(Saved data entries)
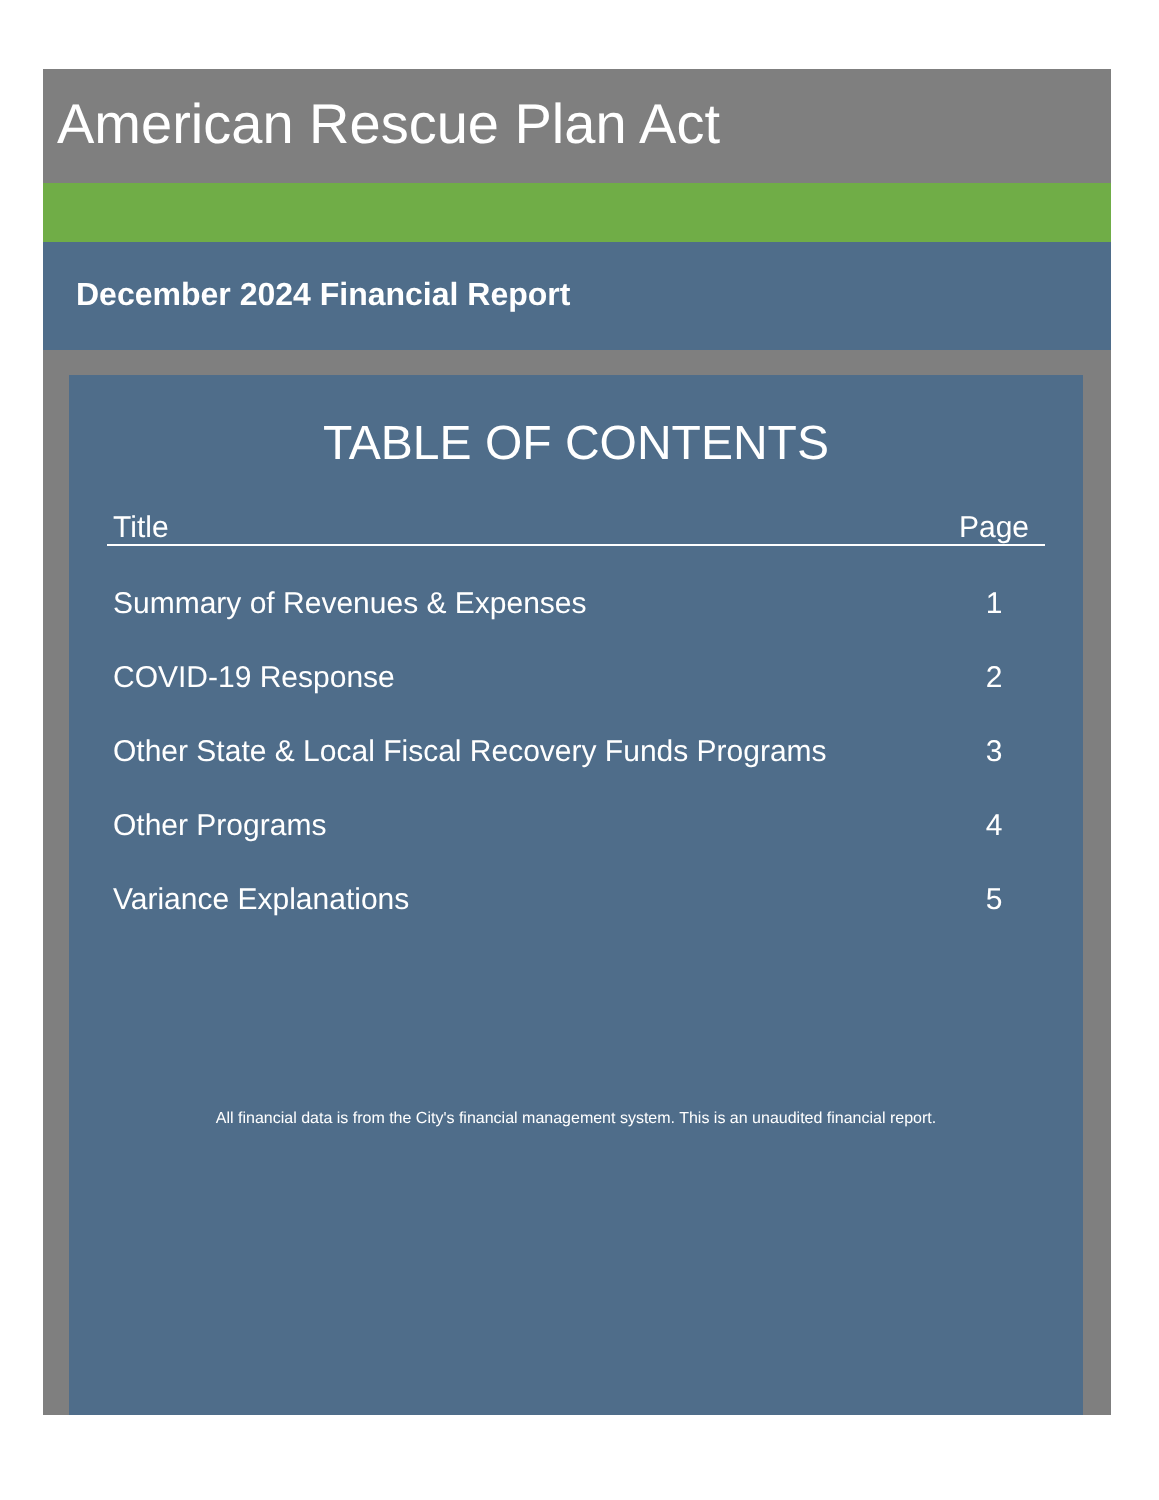American Rescue Plan Act
December 2024 Financial Report
TABLE OF CONTENTS
| Title | Page |
| --- | --- |
| Summary of Revenues & Expenses | 1 |
| COVID-19 Response | 2 |
| Other State & Local Fiscal Recovery Funds Programs | 3 |
| Other Programs | 4 |
| Variance Explanations | 5 |
All financial data is from the City's financial management system. This is an unaudited financial report.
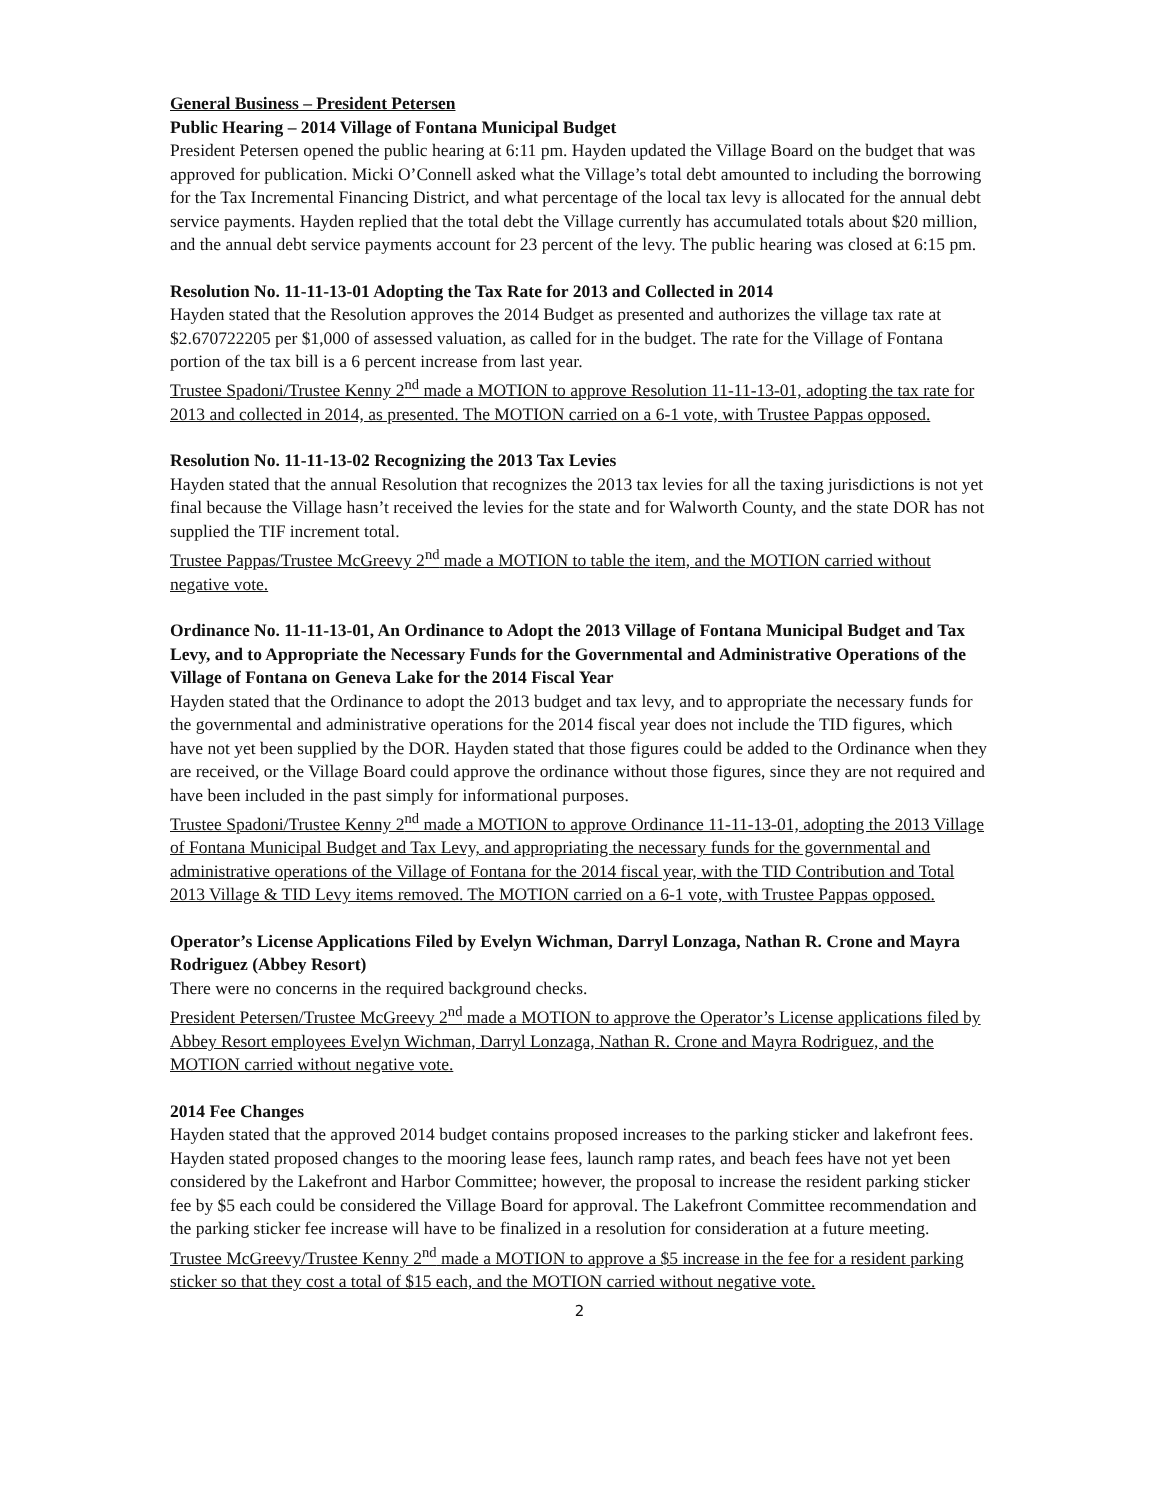General Business – President Petersen
Public Hearing – 2014 Village of Fontana Municipal Budget
President Petersen opened the public hearing at 6:11 pm. Hayden updated the Village Board on the budget that was approved for publication. Micki O’Connell asked what the Village’s total debt amounted to including the borrowing for the Tax Incremental Financing District, and what percentage of the local tax levy is allocated for the annual debt service payments. Hayden replied that the total debt the Village currently has accumulated totals about $20 million, and the annual debt service payments account for 23 percent of the levy. The public hearing was closed at 6:15 pm.
Resolution No. 11-11-13-01 Adopting the Tax Rate for 2013 and Collected in 2014
Hayden stated that the Resolution approves the 2014 Budget as presented and authorizes the village tax rate at $2.670722205 per $1,000 of assessed valuation, as called for in the budget. The rate for the Village of Fontana portion of the tax bill is a 6 percent increase from last year.
Trustee Spadoni/Trustee Kenny 2<sup>nd</sup> made a MOTION to approve Resolution 11-11-13-01, adopting the tax rate for 2013 and collected in 2014, as presented. The MOTION carried on a 6-1 vote, with Trustee Pappas opposed.
Resolution No. 11-11-13-02 Recognizing the 2013 Tax Levies
Hayden stated that the annual Resolution that recognizes the 2013 tax levies for all the taxing jurisdictions is not yet final because the Village hasn’t received the levies for the state and for Walworth County, and the state DOR has not supplied the TIF increment total.
Trustee Pappas/Trustee McGreevy 2<sup>nd</sup> made a MOTION to table the item, and the MOTION carried without negative vote.
Ordinance No. 11-11-13-01, An Ordinance to Adopt the 2013 Village of Fontana Municipal Budget and Tax Levy, and to Appropriate the Necessary Funds for the Governmental and Administrative Operations of the Village of Fontana on Geneva Lake for the 2014 Fiscal Year
Hayden stated that the Ordinance to adopt the 2013 budget and tax levy, and to appropriate the necessary funds for the governmental and administrative operations for the 2014 fiscal year does not include the TID figures, which have not yet been supplied by the DOR. Hayden stated that those figures could be added to the Ordinance when they are received, or the Village Board could approve the ordinance without those figures, since they are not required and have been included in the past simply for informational purposes.
Trustee Spadoni/Trustee Kenny 2<sup>nd</sup> made a MOTION to approve Ordinance 11-11-13-01, adopting the 2013 Village of Fontana Municipal Budget and Tax Levy, and appropriating the necessary funds for the governmental and administrative operations of the Village of Fontana for the 2014 fiscal year, with the TID Contribution and Total 2013 Village & TID Levy items removed. The MOTION carried on a 6-1 vote, with Trustee Pappas opposed.
Operator’s License Applications Filed by Evelyn Wichman, Darryl Lonzaga, Nathan R. Crone and Mayra Rodriguez (Abbey Resort)
There were no concerns in the required background checks.
President Petersen/Trustee McGreevy 2<sup>nd</sup> made a MOTION to approve the Operator’s License applications filed by Abbey Resort employees Evelyn Wichman, Darryl Lonzaga, Nathan R. Crone and Mayra Rodriguez, and the MOTION carried without negative vote.
2014 Fee Changes
Hayden stated that the approved 2014 budget contains proposed increases to the parking sticker and lakefront fees. Hayden stated proposed changes to the mooring lease fees, launch ramp rates, and beach fees have not yet been considered by the Lakefront and Harbor Committee; however, the proposal to increase the resident parking sticker fee by $5 each could be considered the Village Board for approval. The Lakefront Committee recommendation and the parking sticker fee increase will have to be finalized in a resolution for consideration at a future meeting.
Trustee McGreevy/Trustee Kenny 2<sup>nd</sup> made a MOTION to approve a $5 increase in the fee for a resident parking sticker so that they cost a total of $15 each, and the MOTION carried without negative vote.
2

*PROBLEM DETAILS:* Nothing but the text is wanted: repeat the data above exactly, without its images.

*COMPLETED EXERCISE:*
American Rescue Plan Act
December 2024 Financial Report
TABLE OF CONTENTS
| Title | Page |
| --- | --- |
| Summary of Revenues & Expenses | 1 |
| COVID-19 Response | 2 |
| Other State & Local Fiscal Recovery Funds Programs | 3 |
| Other Programs | 4 |
| Variance Explanations | 5 |
All financial data is from the City's financial management system. This is an unaudited financial report.
General Business – President Petersen
Public Hearing – 2014 Village of Fontana Municipal Budget
President Petersen opened the public hearing at 6:11 pm. Hayden updated the Village Board on the budget that was approved for publication. Micki O’Connell asked what the Village’s total debt amounted to including the borrowing for the Tax Incremental Financing District, and what percentage of the local tax levy is allocated for the annual debt service payments. Hayden replied that the total debt the Village currently has accumulated totals about $20 million, and the annual debt service payments account for 23 percent of the levy. The public hearing was closed at 6:15 pm.
Resolution No. 11-11-13-01 Adopting the Tax Rate for 2013 and Collected in 2014
Hayden stated that the Resolution approves the 2014 Budget as presented and authorizes the village tax rate at $2.670722205 per $1,000 of assessed valuation, as called for in the budget. The rate for the Village of Fontana portion of the tax bill is a 6 percent increase from last year.
Trustee Spadoni/Trustee Kenny 2<sup>nd</sup> made a MOTION to approve Resolution 11-11-13-01, adopting the tax rate for 2013 and collected in 2014, as presented. The MOTION carried on a 6-1 vote, with Trustee Pappas opposed.
Resolution No. 11-11-13-02 Recognizing the 2013 Tax Levies
Hayden stated that the annual Resolution that recognizes the 2013 tax levies for all the taxing jurisdictions is not yet final because the Village hasn’t received the levies for the state and for Walworth County, and the state DOR has not supplied the TIF increment total.
Trustee Pappas/Trustee McGreevy 2<sup>nd</sup> made a MOTION to table the item, and the MOTION carried without negative vote.
Ordinance No. 11-11-13-01, An Ordinance to Adopt the 2013 Village of Fontana Municipal Budget and Tax Levy, and to Appropriate the Necessary Funds for the Governmental and Administrative Operations of the Village of Fontana on Geneva Lake for the 2014 Fiscal Year
Hayden stated that the Ordinance to adopt the 2013 budget and tax levy, and to appropriate the necessary funds for the governmental and administrative operations for the 2014 fiscal year does not include the TID figures, which have not yet been supplied by the DOR. Hayden stated that those figures could be added to the Ordinance when they are received, or the Village Board could approve the ordinance without those figures, since they are not required and have been included in the past simply for informational purposes.
Trustee Spadoni/Trustee Kenny 2<sup>nd</sup> made a MOTION to approve Ordinance 11-11-13-01, adopting the 2013 Village of Fontana Municipal Budget and Tax Levy, and appropriating the necessary funds for the governmental and administrative operations of the Village of Fontana for the 2014 fiscal year, with the TID Contribution and Total 2013 Village & TID Levy items removed. The MOTION carried on a 6-1 vote, with Trustee Pappas opposed.
Operator’s License Applications Filed by Evelyn Wichman, Darryl Lonzaga, Nathan R. Crone and Mayra Rodriguez (Abbey Resort)
There were no concerns in the required background checks.
President Petersen/Trustee McGreevy 2<sup>nd</sup> made a MOTION to approve the Operator’s License applications filed by Abbey Resort employees Evelyn Wichman, Darryl Lonzaga, Nathan R. Crone and Mayra Rodriguez, and the MOTION carried without negative vote.
2014 Fee Changes
Hayden stated that the approved 2014 budget contains proposed increases to the parking sticker and lakefront fees. Hayden stated proposed changes to the mooring lease fees, launch ramp rates, and beach fees have not yet been considered by the Lakefront and Harbor Committee; however, the proposal to increase the resident parking sticker fee by $5 each could be considered the Village Board for approval. The Lakefront Committee recommendation and the parking sticker fee increase will have to be finalized in a resolution for consideration at a future meeting.
Trustee McGreevy/Trustee Kenny 2<sup>nd</sup> made a MOTION to approve a $5 increase in the fee for a resident parking sticker so that they cost a total of $15 each, and the MOTION carried without negative vote.
2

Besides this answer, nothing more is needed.